I appreciate your comment, and I think it may be oversimplifying.
For example, it’s pretty universal that MSP’s should be avoided. And to be wary of businesses that push a “culture.”
I’d recommend looking at businesses that have a flexible WFH policy, or that are at the very least not pushing remote workers back into the office.
Agree 100% about Blockchain/crypto. I’m tempted to add AI to that list. It’s basically the new crypto-bro scam.
AI is at least useful in situations, unlike crypto. Though I am skeptical of how much more it will be able to do in the current form. Once it has more integrations into things other than chat and pictures I’ll be more interested. A way to find an optimal path through some work quickly should be the goal.

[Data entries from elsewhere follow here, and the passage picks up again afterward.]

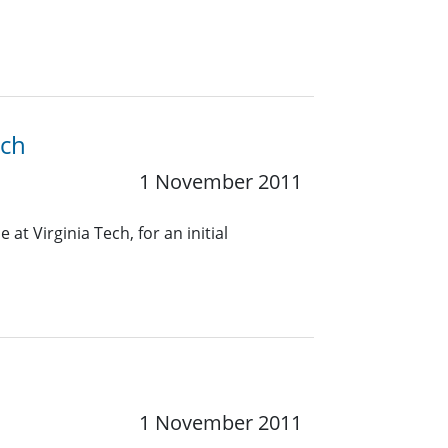
ech
1 November 2011
 at Virginia Tech, for an initial
1 November 2011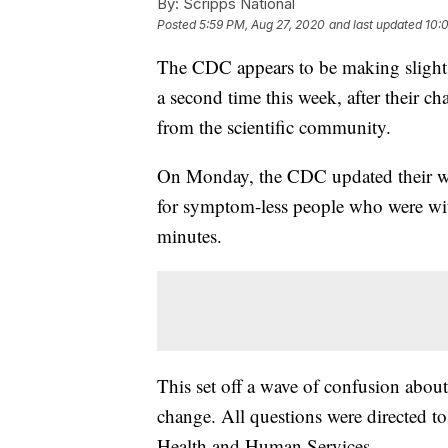
By:
Scripps National
Posted
5:59 PM, Aug 27, 2020
and last updated
10:
The CDC appears to be making slight 
a second time this week, after their 
from the scientific community.
On Monday, the CDC updated their web
for symptom-less people who were with
minutes.
This set off a wave of confusion about
change. All questions were directed t
Health and Human Services.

AI is the study of tasks where humans still outperform computers.
Once computers get better it’s just an algorithm.
People mistake LLM for general intelligence, but AI is such a buzzword.
Recently had a meeting outlining our business units current five year plan with our top executives (C-level). The amount of times AI was mentioned was ridiculous. The CEO even managed to suggest that “six years ago there was no AI”.
This is a company with a billion euro revenue, and you can play bullshit bingo in the executive meetings.
I do think that “AI” applications has much greater potential now than before, but that’s in part because of the availability of LLM’s and in part because of awareness of the field that ChatGPT has created.
It means we can now get funding to actually do a research project with an unknown outcome because the potential upside is 10x.
But using “AI” in business is certainly not new. The business intelligence people have been doing it for a good while, over a decade.
Not who you replied to, but could I know what "MSP"s are?
Managed Service Providers. Basically third party/outsourced IT for a corporation. Its where everyone involved sees IT as a cost to be eliminated likes its a necessary evil or something.